An Open Cloud Strategy
In this new way of consuming resources in modern cloud-friendly ways, it’s critical that the DevOps tools aren’t proprietary and don’t lock customers into a particular vendor. The IBM Cloud Private for IBM Z and LinuxONE strategy ensures access to a large ecosystem of open-source and non-proprietary Linux tools. Use of the open-source Open Service Broker by z/OS Broker for IBM Cloud Private also avoids vendor lock-in. Finally, it’s worth noting that building IBM Cloud Private on a foundation of Kubernetes, Helm and other open-source cloud management tools open the platform to IBM technology and others.
A great benefit of multicloud is that workloads can run on the systems that are best matched to the needs of a particular application. Integrating IBM Z into the multicloud ecosystem brings the quality of service, security, reliability, scalability and sheer horsepower of IBM Z to the environment. The powerful IBM Z transaction processing capabilities are now easily available within the ecosystem. Furthermore, IBM Cloud Private enables the cloud platform to run cloud-native applications that are either IBM middleware, data, artificial intelligence or open-source software, tools, or runtimes, and also to run ISV workloads on the platform.

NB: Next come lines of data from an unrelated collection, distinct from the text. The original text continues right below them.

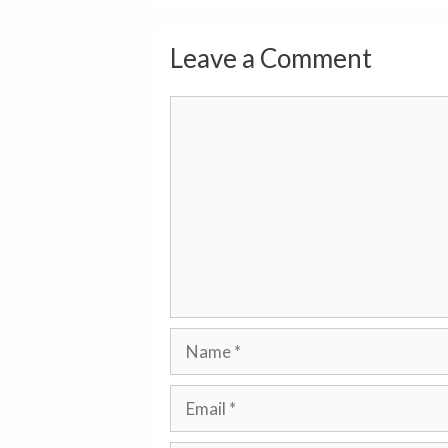
Leave a Comment
Comment
Name
Email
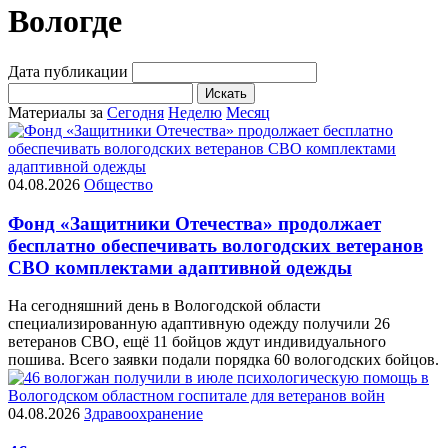
Вологде
Дата публикации
Искать
Материалы за
Сегодня
Неделю
Месяц
04.08.2026
Общество
Фонд «Защитники Отечества» продолжает
бесплатно обеспечивать вологодских ветеранов
СВО комплектами адаптивной одежды
На сегодняшний день в Вологодской области
специализированную адаптивную одежду получили 26
ветеранов СВО, ещё 11 бойцов ждут индивидуального
пошива. Всего заявки подали порядка 60 вологодских бойцов.
04.08.2026
Здравоохранение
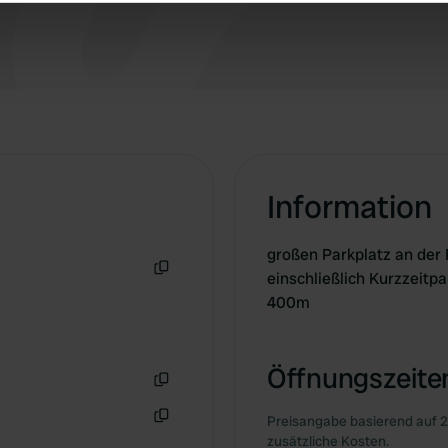
e content and ads, to provide social media features and to analy
 our site with our social media, advertising and analytics partn
 provided to them or that they’ve collected from your use of their
Information
großen Parkplatz an der
einschließlich Kurzzeitp
Kopie
400m
Öffnungszeiten
Kopie
Preisangabe basierend auf 2
Kopie
zusätzliche Kosten.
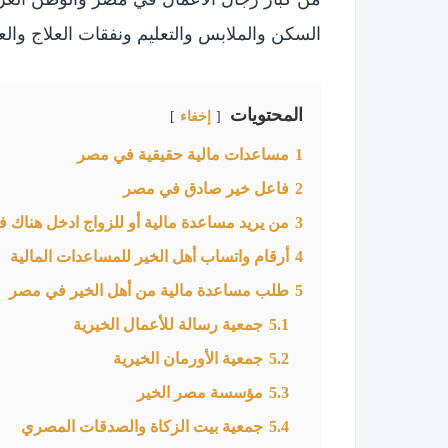
السكن والملابس والتعليم ونفقات العلاج وال
المحتويات
إخفاء
1
مساعدات مالية حقيقية في مصر
2
فاعل خير صادق في مصر
3
من يريد مساعدة مالية أو للزواج ادخل هناك ف
4
أرقام واتساب أهل الخير للمساعدات المالية
5
طلب مساعدة مالية من أهل الخير في مصر
5.1
جمعية رسالة للأعمال الخيرية
5.2
جمعية الأورمان الخيرية
5.3
مؤسسة مصر الخير
5.4
جمعية بيت الزكاة والصدقات المصري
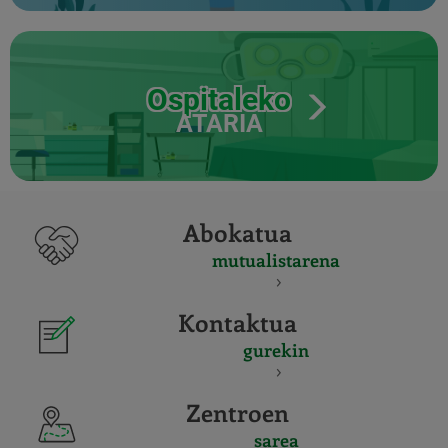
Ospitaleko
ATARIA
Abokatua
mutualistarena
Kontaktua
gurekin
Zentroen
sarea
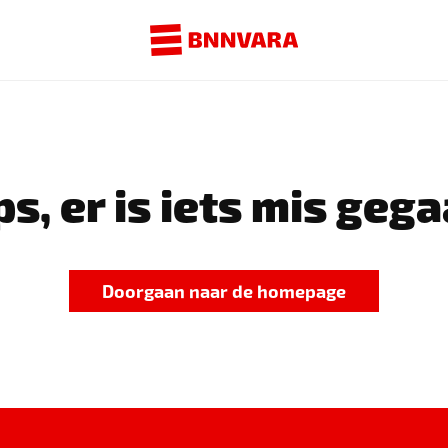
s, er is iets mis gega
Doorgaan naar de homepage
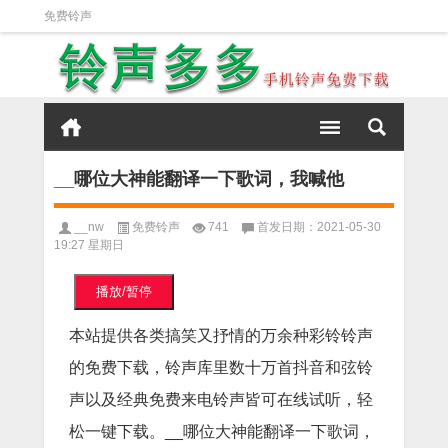
免费铃声
__哪位大神能翻译一下歌词，我喊他
__nw
免费铃声
741
首发日期：2021-05-30
19:27 星期日
播放/暂停
本站提供各类搞笑又抒情的万余种彩铃铃声
的免费下载，铃声库里数十万首抖音和弦铃
声以及经典免费来电铃声皆可在线试听，轻
松一键下载。__哪位大神能翻译一下歌词，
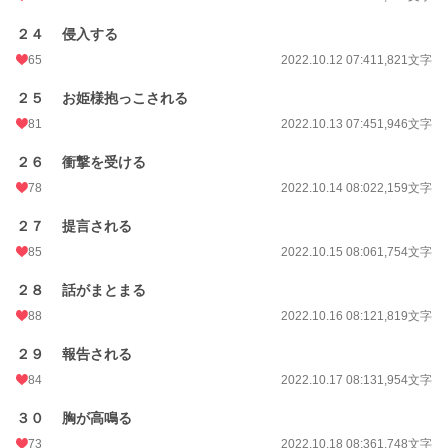
２４ 侵入する
65
2022.10.12 07:41
1,821文字
２５ お姫様抱っこされる
81
2022.10.13 07:45
1,946文字
２６ 衝撃を受ける
78
2022.10.14 08:02
2,159文字
２７ 提言される
85
2022.10.15 08:06
1,754文字
２８ 話がまとまる
88
2022.10.16 08:12
1,819文字
２９ 報告される
84
2022.10.17 08:13
1,954文字
３０ 胸が高鳴る
73
2022.10.18 08:36
1,748文字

The IBM Blockchain as a Service Platform is a key strategic offering that can be deployed in IBM Cloud Private. Clients can now run blockchain applications behind their firewalls and manage costs, security and data sovereignty. The IBM Blockchain Platform can also run in IBM Cloud and in public clouds (currently AWS.) The offering provides a variety of tools, templates, demos and more to minimize the time to productivity with blockchain technology.

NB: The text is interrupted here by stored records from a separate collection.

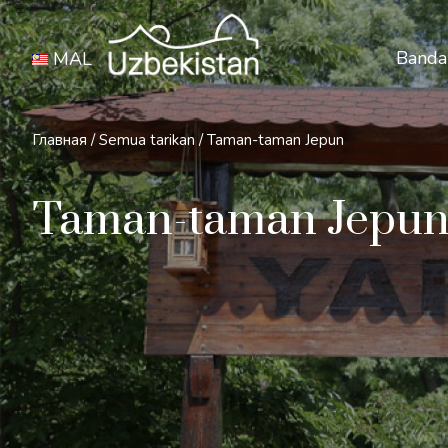
Banda
MAL
Главная
/
Semua tarikan
/
Taman-taman Jepun
Taman-taman Jepu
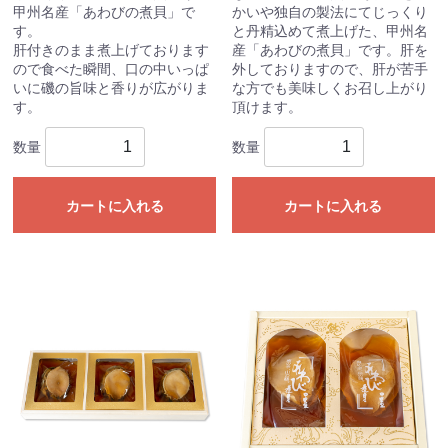
甲州名産「あわびの煮貝」で
かいや独自の製法にてじっくり
す。
と丹精込めて煮上げた、甲州名
肝付きのまま煮上げております
産「あわびの煮貝」です。肝を
ので食べた瞬間、口の中いっぱ
外しておりますので、肝が苦手
いに磯の旨味と香りが広がりま
な方でも美味しくお召し上がり
す。
頂けます。
数量
数量
カートに入れる
カートに入れる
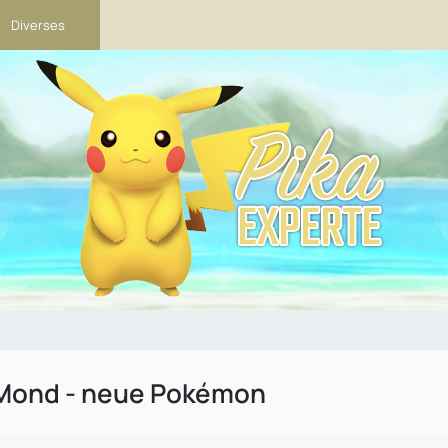
Diverses
Mond - neue Pokémon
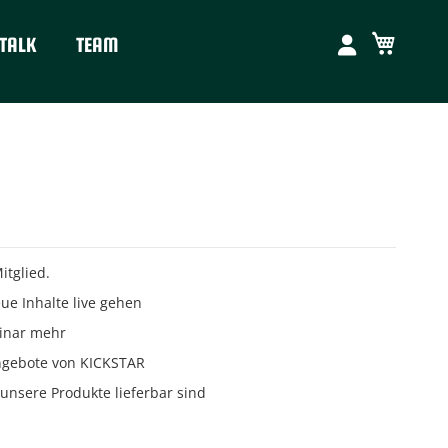
Mein W
TALK
TEAM
tglied.
e Inhalte live gehen
minar mehr
ngebote von KICKSTAR
unsere Produkte lieferbar sind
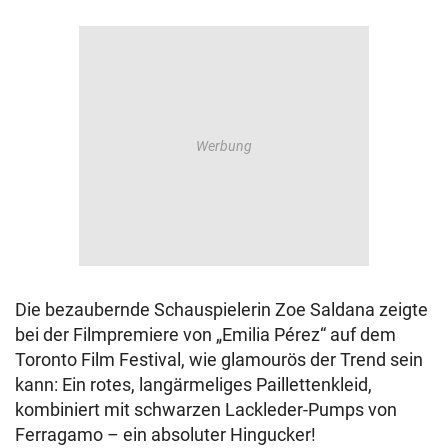
Die bezaubernde Schauspielerin Zoe Saldana zeigte
bei der Filmpremiere von „Emilia Pérez“ auf dem
Toronto Film Festival, wie glamourös der Trend sein
kann: Ein rotes, langärmeliges Paillettenkleid,
kombiniert mit schwarzen Lackleder-Pumps von
Ferragamo – ein absoluter Hingucker!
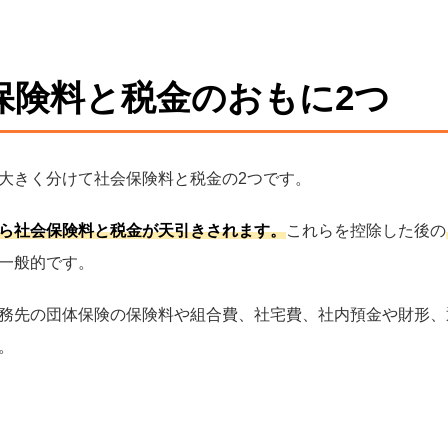
保険料と税金のおもに2つ
大きく分けて社会保険料と税金の2つです。
ら社会保険料と税金が天引きされます。
これらを控除した後の
一般的です。
務先の団体保険の保険料や組合費、社宅費、社内預金や財形、
。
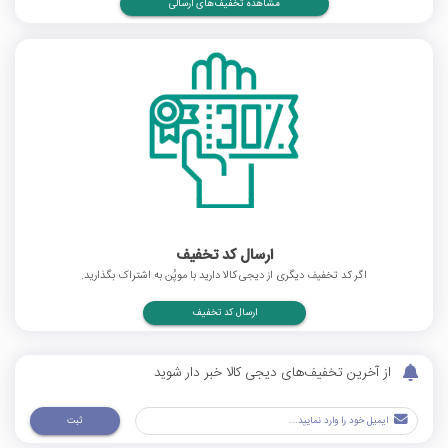
مشاهده تخفیف‌های ارسالی
ارسال کد تخفیف
اگر کد تخفیف دیگری از دیجی کالا دارید با موپُن به اشتراک بگذارید.
ارسال کد تخفیف
از آخرین تخفیف‌های دیجی کالا خبر دار شوید
ثبت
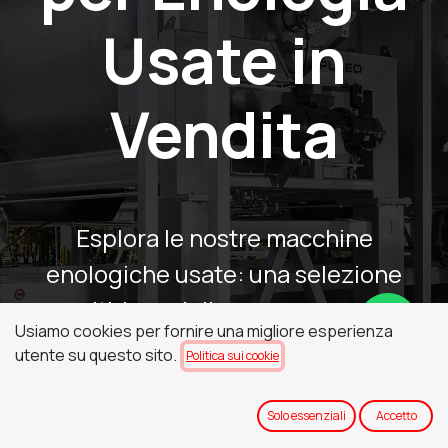
Usate in
Vendita
Esplora le nostre macchine
enologiche usate: una selezione
multi-brand di presse, pompe,
Usiamo cookies per fornire una migliore esperienza
diraspatrici e pigiatrici e altre
utente su questo sito.
Politica sui cookie
attrezzature enologiche per ogni fase
della vinificazione.
Solo essenziali
Accetto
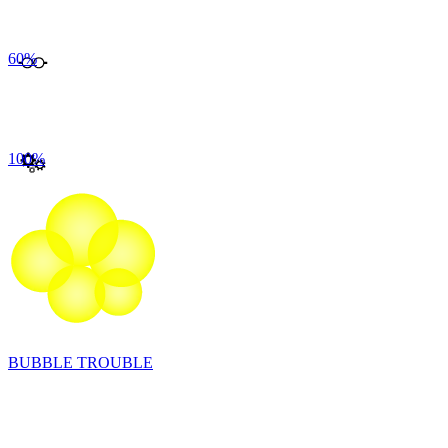
60
%
100
%
BUBBLE TROUBLE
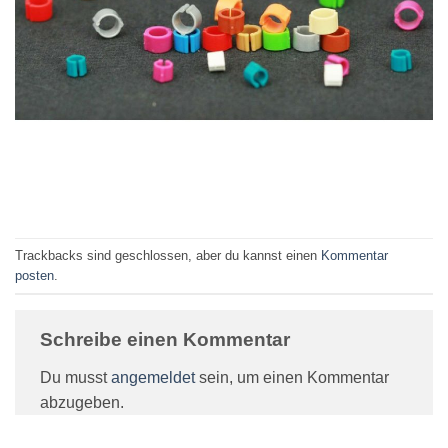
Trackbacks sind geschlossen, aber du kannst einen
Kommentar
posten
.
Schreibe einen Kommentar
Du musst
angemeldet
sein, um einen Kommentar
abzugeben.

Whatever workloads clients deploy in their on-premises or hybrid clouds, those running on IBM Z and LinuxONE servers can benefit from IBM Secure Service Container for IBM Cloud Private. Secure Service Container for IBM Cloud Private hardens mission-critical, highly-sensitive, Docker- and Kubernetes-based workloads; it provides protection against insider and external threats and automatic encryption of data in flight and at rest.

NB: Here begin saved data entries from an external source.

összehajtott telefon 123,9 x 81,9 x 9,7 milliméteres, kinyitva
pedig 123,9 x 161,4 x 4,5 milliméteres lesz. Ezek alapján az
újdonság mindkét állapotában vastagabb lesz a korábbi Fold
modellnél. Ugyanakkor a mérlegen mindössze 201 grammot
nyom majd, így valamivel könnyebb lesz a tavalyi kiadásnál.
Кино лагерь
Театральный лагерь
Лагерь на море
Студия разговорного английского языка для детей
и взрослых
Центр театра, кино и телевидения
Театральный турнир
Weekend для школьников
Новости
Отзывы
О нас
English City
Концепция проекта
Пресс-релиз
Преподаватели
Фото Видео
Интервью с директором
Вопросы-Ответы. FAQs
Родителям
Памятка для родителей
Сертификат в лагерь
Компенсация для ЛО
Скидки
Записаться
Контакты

For those clients who want to innovate in a secure cloud without infrastructure spin up, IBM also offers Hyper Protect Services, a cloud offering, to protect your data with cloud services that offer encryption, isolation and compliance management, running on the LinuxONE platform.
Streamlining the Cloud Experience
Modern multicloud environments are powerful drivers of digital transformation. The challenge is that they can be incredibly complex to set up and manage. While using public clouds and as a service offerings can meet many IT needs and reduce some complexity, on-premises clouds are required for mission-critical applications whose data needs to be protected for security and regulatory reasons and for environments where close management of the physical infrastructure is required.
Fortunately, IBM Z clients don’t have to choose one type of cloud or the other; both are within reach. And it’s no longer the case that deploying a private cloud must be complicated and time-consuming. Businesses can shift their attention from the effort involved in getting the cloud going to the value they can derive from the numerous cloud offerings. They can let the value guide their decision making and let the platform tools minimize the complexity.
“IBM offers you so many choices in your cloud infrastructure and we support them all so that you can choose the best fit for your application and business requirements,” Hanna notes as she summarizes IBM’s cloud strategy. “And the best part about it is that these capabilities are deployed on the industry-leading secure platform, to minimize risk and increase agility.”